Numerical investigation on effects of rivulet and cable oscillation of a stayed cable in rain-wind-induced vibration

摘要

Rain-wind-induced vibration (RWIV) appeared on cable stayed bridges involves complicated fluid and structure interactions and its mechanism is not fully understood. It is believed that the upper-rivulet which is often seen when the RWIV occurs plays an important role. In this paper, a numerical investigation on the effects of the upper rivulet on the aerodynamic forces of the cable and the interaction between the fluid flow and the cable oscillation is carried out where the cable with the upper-rivulet is modeled by a circular cylinder with an arch attachment. The Reynolds number of 6.8×10~4 is selected.
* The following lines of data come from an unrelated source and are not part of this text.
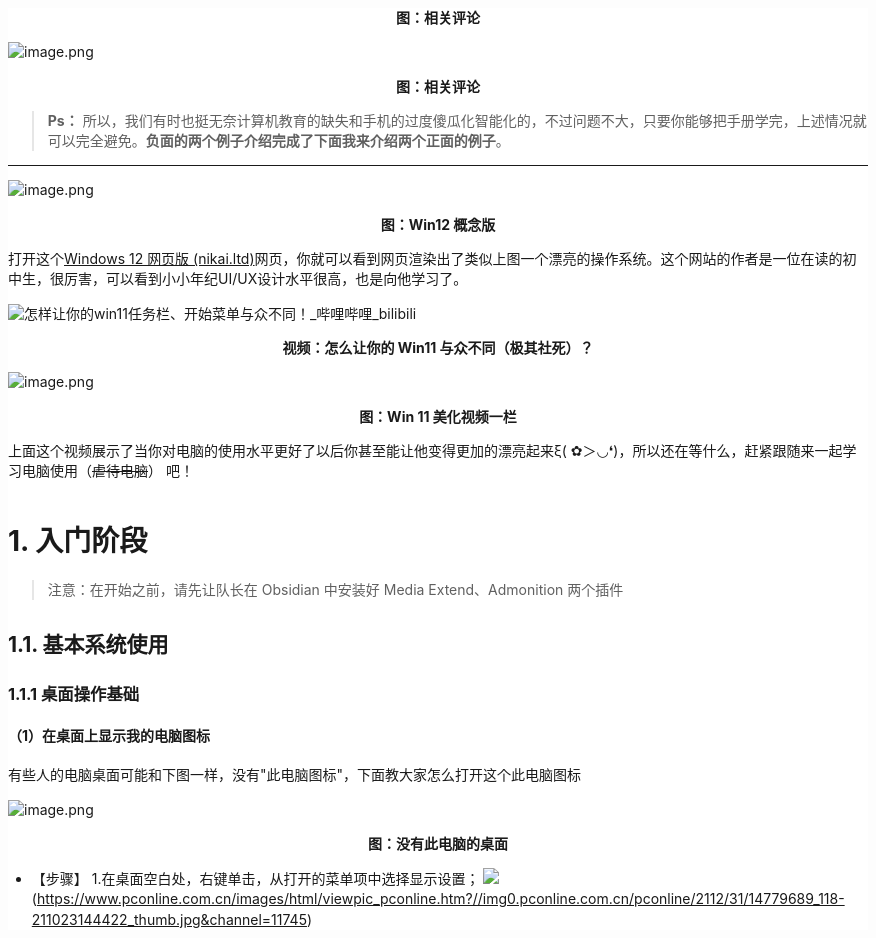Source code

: <center><b>
图：相关评论</b></center>

![image.png](https://i0.hdslb.com/bfs/openplatform/1d672c9d4d598f66893e9e757ddc14c0db7de6ac.png)

<center><b>
图：相关评论</b></center>

>**Ps：** 所以，我们有时也挺无奈计算机教育的缺失和手机的过度傻瓜化智能化的，不过问题不大，只要你能够把手册学完，上述情况就可以完全避免。**负面的两个例子介绍完成了下面我来介绍两个正面的例子**。

---

![image.png](https://i0.hdslb.com/bfs/openplatform/309af41f64b9282bf087ab8cac947e03f169292c.png)

<center><b>
图：Win12 概念版</b></center>

打开这个[Windows 12 网页版 (nikai.ltd)](http://win12.nikai.ltd/)网页，你就可以看到网页渲染出了类似上图一个漂亮的操作系统。这个网站的作者是一位在读的初中生，很厉害，可以看到小小年纪UI/UX设计水平很高，也是向他学习了。

![怎样让你的win11任务栏、开始菜单与众不同！_哔哩哔哩_bilibili](https://www.bilibili.com/video/BV1hsUbYFEQB/?spm_id_from=333.337.search-card.all.click)

<center><b>
视频：怎么让你的 Win11 与众不同（极其社死）？
</b></center>

![image.png](https://i0.hdslb.com/bfs/openplatform/f8413a42a6139aff07355c67cd2c69212f999bc8.png)

<center><b>
图：Win 11 美化视频一栏</b></center>

上面这个视频展示了当你对电脑的使用水平更好了以后你甚至能让他变得更加的漂亮起来ξ( ✿＞◡❛)，所以还在等什么，赶紧跟随来一起学习电脑使用（~~虐待电脑~~） 吧！

# 1. 入门阶段

>注意：在开始之前，请先让队长在 Obsidian 中安装好 Media Extend、Admonition 两个插件

## 1.1.  基本系统使用
### 1.1.1 桌面操作基础

#### （1）在桌面上显示我的电脑图标

有些人的电脑桌面可能和下图一样，没有"此电脑图标"，下面教大家怎么打开这个此电脑图标

![image.png](https://i0.hdslb.com/bfs/openplatform/6906ac7d0b1ceec4ab3e5c521a4a6fc802166d07.png)

<center><b>
图：没有此电脑的桌面</b></center>

- 【步骤】
	1.在桌面空白处，右键单击，从打开的菜单项中选择显示设置；
		![](https://img0.pconline.com.cn/pconline/2112/31/14779689_118-211023144422_thumb.jpg)(https://www.pconline.com.cn/images/html/viewpic_pconline.htm?//img0.pconline.com.cn/pconline/2112/31/14779689_118-211023144422_thumb.jpg&channel=11745)
		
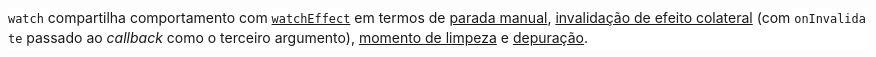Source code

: `watch` compartilha comportamento com [`watchEffect`](#watcheffect) em termos de [parada manual](#parando-o-observador), [invalidação de efeito colateral](#invalidacao-de-efeito-colateral) (com `onInvalidate` passado ao _callback_ como o terceiro argumento), [momento de limpeza](#momento-de-limpeza-do-efeito) e [depuração](#depuracao-do-observador).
The large-eddy simulation (LES) method with Smagorinsky-Lilly modeling is employed to simulate the 3-D turbulent flow field, and a moving mesh method is introduced to deal with the oscillation of the cylinder. The aerodynamic forces on the cylinder and the flow patterns around the cylinder are analyzed for both steady and oscillation status of the cylinder with the rivulet attachment in different position angle ranged from 0° to 60°. The results show that the aerodynamic forces on the cylinder change largely with the position angle of the rivulet attachment. In the steady cases, a uniform recirculation flow along the axial direction of the cylinder forms behind the cylinder; whereas in the oscillation cases, a 3-D periodical recirculation flow appears along the axial direction. The scales of these recirculation zones are influenced by both the position angle of the rivulet and the dynamic status of the cylinder. The results also show that there exists a rivulet position angle where the aerodynamic force on the cable and flow pattern around the cable both change dramatically. This critical position angle is found to be 45° for the cases studied.